I highly recommend that article, it takes what can be a one note guilt-trip topic and goes somewhere else with it.
UPDATE: As you can see below in the comments the picture has now been identified – this is one of the things I love about writing on the Internet. Pretty much instant knowledge. Harper has the story in a comment below and the mother in the photograph may or may not be an African slave, because she might instead be a paid ‘wet nurse’.
The second thing that has changed since I first wrote this post is my assumption that this photograph would make everyone uncomfortable, as it did with me. The title of my post was, in part, a reference to all the many photographs of mothers breastfeeding their babies that we see where anti-breastfeeding types complain that the pictures are making them uncomfortable, offending them, or turning them on. I thought, now here’s a photo that really does make me uncomfortable and it is because the mother is doing this lovely, nurturing activity with the baby but there is, what I assumed to be given the information I had, a pretty awful backstory. It is the juxtaposition of ‘mother love’ against the cruelty of slavery that makes me feel uncomfortable. But Minna Salami of MsAfropolitan, and a Huffington Post blogger, told me she had quite a different reaction to the photo:
Minna Salami: Does this photo make you feel uncomfortable? I find it strong and compassionate even if poignant. Wondering why you presumed that the African woman’s own child wasn’t being breastfed? Takes away agency..
Me: Guess I’m imagining her baby isn’t allowed to be prioritised over this other baby. And it’s missing out on something.
Minna Salami: Whether prevented or not, a mother could find ways to protect her children. And surely often would. There was still agency. To me, the photo says love and humanness triumphs despite patriarchy and racism.
This is another thing I love about writing on the Internet. New ways of thinking. Minna Salami makes an excellent point and it is one that was also expressed by ifyspify in the comments below.
Finally, a word to clarify my original post: I wasn’t assuming that the mother in this photo was necessarily not able to also breastfeed her own baby but I was assuming that she would be forced to attend to this baby over her own baby.

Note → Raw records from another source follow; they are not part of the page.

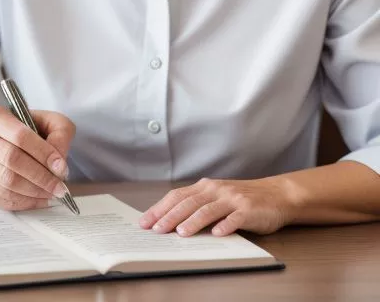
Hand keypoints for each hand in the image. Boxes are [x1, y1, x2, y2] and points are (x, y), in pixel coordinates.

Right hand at [0, 105, 75, 210]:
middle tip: (60, 186)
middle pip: (12, 160)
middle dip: (41, 176)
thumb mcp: (42, 120)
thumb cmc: (19, 132)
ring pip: (7, 182)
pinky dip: (25, 202)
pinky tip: (39, 199)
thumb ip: (58, 132)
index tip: (61, 167)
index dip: (43, 152)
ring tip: (53, 193)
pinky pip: (1, 198)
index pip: (20, 135)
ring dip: (35, 192)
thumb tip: (59, 161)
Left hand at [139, 176, 293, 236]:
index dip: (160, 208)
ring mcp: (233, 199)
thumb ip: (198, 206)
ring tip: (181, 233)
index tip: (145, 222)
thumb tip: (170, 222)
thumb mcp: (217, 198)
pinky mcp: (249, 210)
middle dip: (170, 217)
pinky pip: (235, 219)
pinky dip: (225, 226)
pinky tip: (217, 234)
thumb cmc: (242, 200)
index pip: (177, 196)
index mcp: (206, 187)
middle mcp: (217, 190)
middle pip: (189, 203)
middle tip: (156, 230)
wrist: (276, 195)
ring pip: (209, 210)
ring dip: (194, 221)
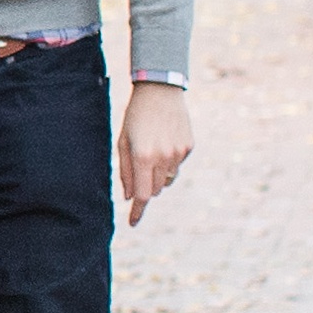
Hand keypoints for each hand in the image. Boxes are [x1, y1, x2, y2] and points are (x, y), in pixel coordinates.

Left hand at [118, 82, 191, 225]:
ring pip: (167, 179)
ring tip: (153, 148)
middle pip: (155, 189)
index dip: (137, 211)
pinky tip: (165, 140)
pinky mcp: (188, 147)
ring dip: (158, 173)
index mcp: (143, 156)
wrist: (160, 90)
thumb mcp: (123, 141)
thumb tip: (129, 196)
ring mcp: (178, 153)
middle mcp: (163, 158)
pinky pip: (177, 165)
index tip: (132, 223)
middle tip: (140, 166)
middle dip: (145, 186)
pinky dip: (169, 161)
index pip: (141, 194)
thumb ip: (124, 171)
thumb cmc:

PerthMum makes a good point in her comment that breastfeeding supply equals demand and obviously mothers are able to breastfeed twins and other multiples. My opinion on wet-nursing was also influenced by having recently read this article about Europe where Anne Manne says:
There was, however, an entirely different rule for poor women. For them it was not merely okay but necessary to breastfeed for they became wet nurses to elite women’s babies. Such babies replaced at the breast their own infants, who frequently died.